Show Summary Details

Quick Reference

All my eye and Betty Martin nonsense; said in a letter of 1781 to be ‘a sea phrase’, although the identity of Betty Martin is unexplained.

eye-catcher in 18th-century landscape design, an architectural feature such as a sham ruin or a monument, intended to draw the eye in a particular direction.

an eye for an eye and a tooth for a tooth used to refer to the belief that retaliation in kind is the appropriate way to deal with an offence or crime, with biblical allusion to Exodus 21:23–4.

the eye of a master does more work than both his hands employees work harder when the person who is in charge is present; saying recorded from the mid 18th century.

eye of a needle the type of a minute gap through which it is difficult to pass; mainly with echoes of Jesus's saying, ‘it is easier for a camel to go through the eye of a needle, than for a rich man to enter into the kingdom of heaven’ (Matthew 19:24).

eye of the storm the calm region at the centre of a storm, often used figuratively.

an eye to the main chance consideration for one's own interests; main chance literally, in the game of hazard, a number (5, 6, 7, or 8) called by a player before throwing the dice.
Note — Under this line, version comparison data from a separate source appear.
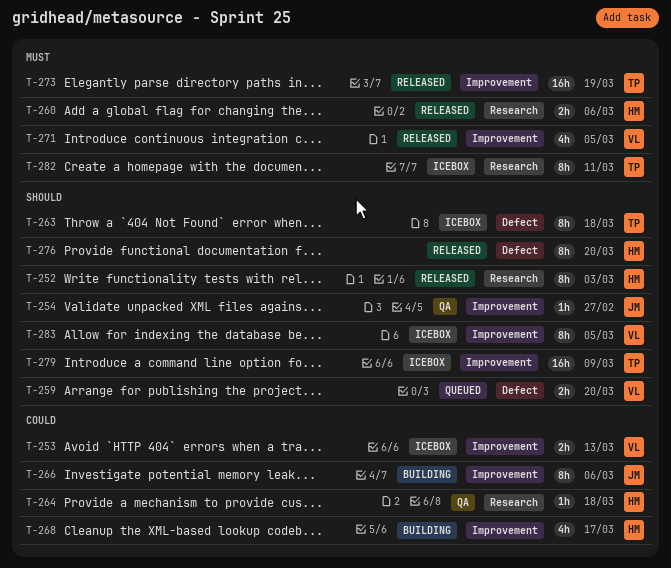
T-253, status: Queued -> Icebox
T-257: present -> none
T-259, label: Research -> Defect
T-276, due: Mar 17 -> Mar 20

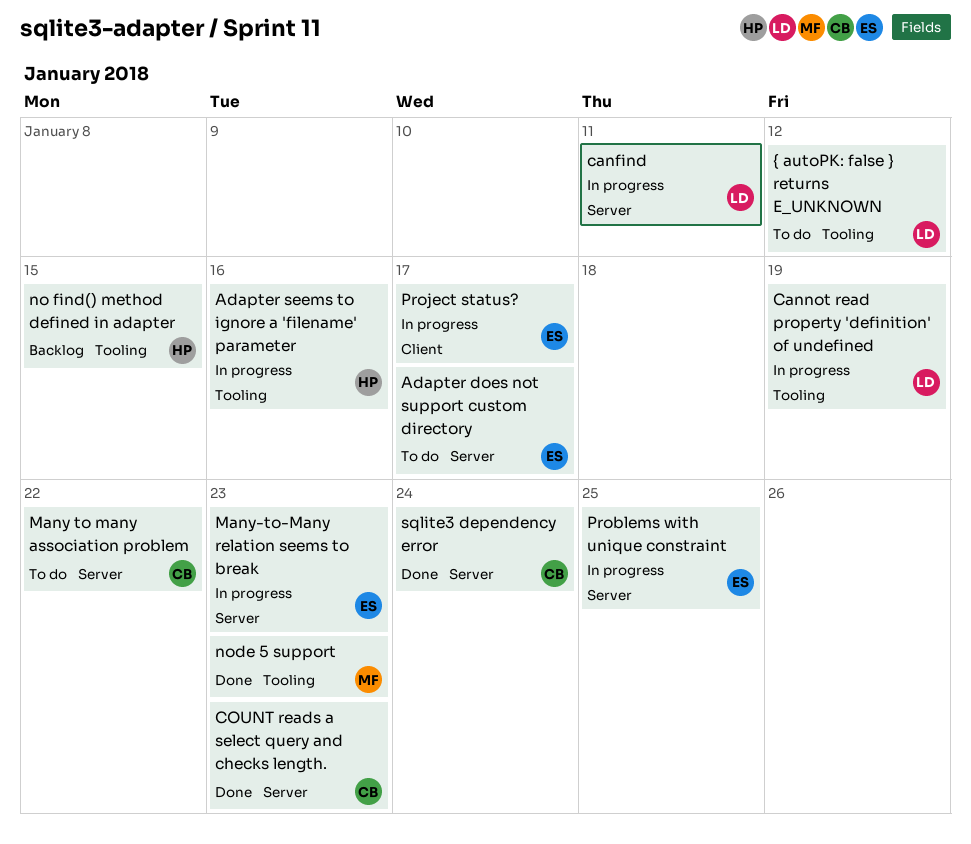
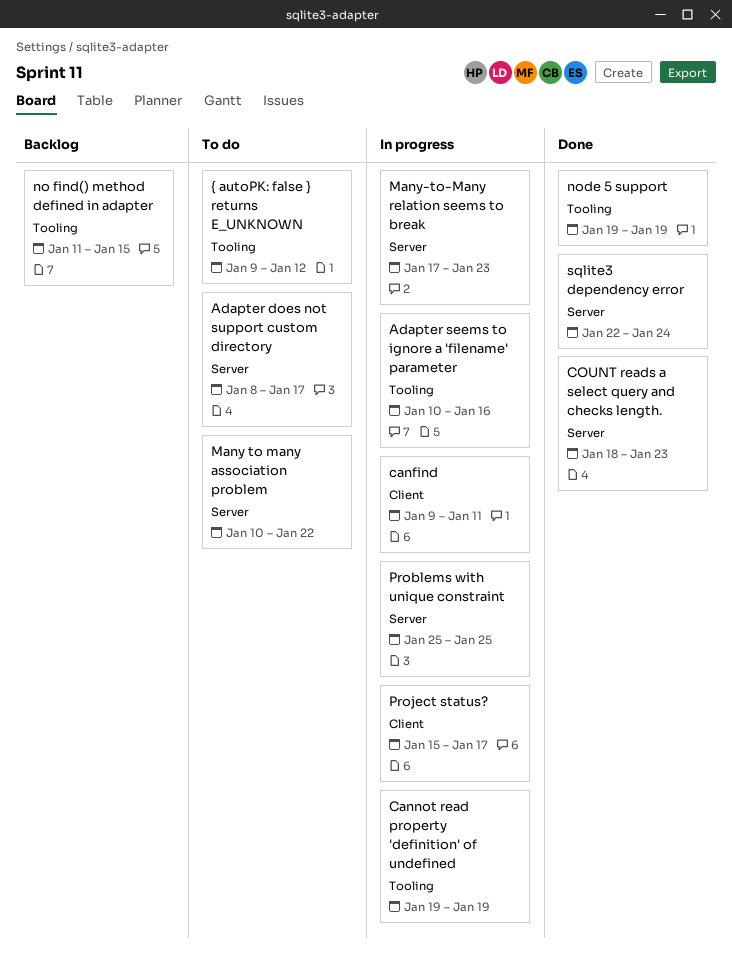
canfind, label: Server -> Client
node 5 support, due: Jan 23 -> Jan 19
what the eye doesn't see, the heart doesn't grieve over now sometimes used with the implication that information is being withheld to prevent difficulties. The saying is recorded in English from the mid 16th century, but an earlier Latin usage is found in the sermons of St Bernard of Clairvaux (1090–1153), ‘vulgo dicitur: Quod non videt oculus cor non dolet [it is commonly said: what the eye sees not, the heart does not grieve at].’ (Compare where ignorance is bliss, 'tis folly to be wise.)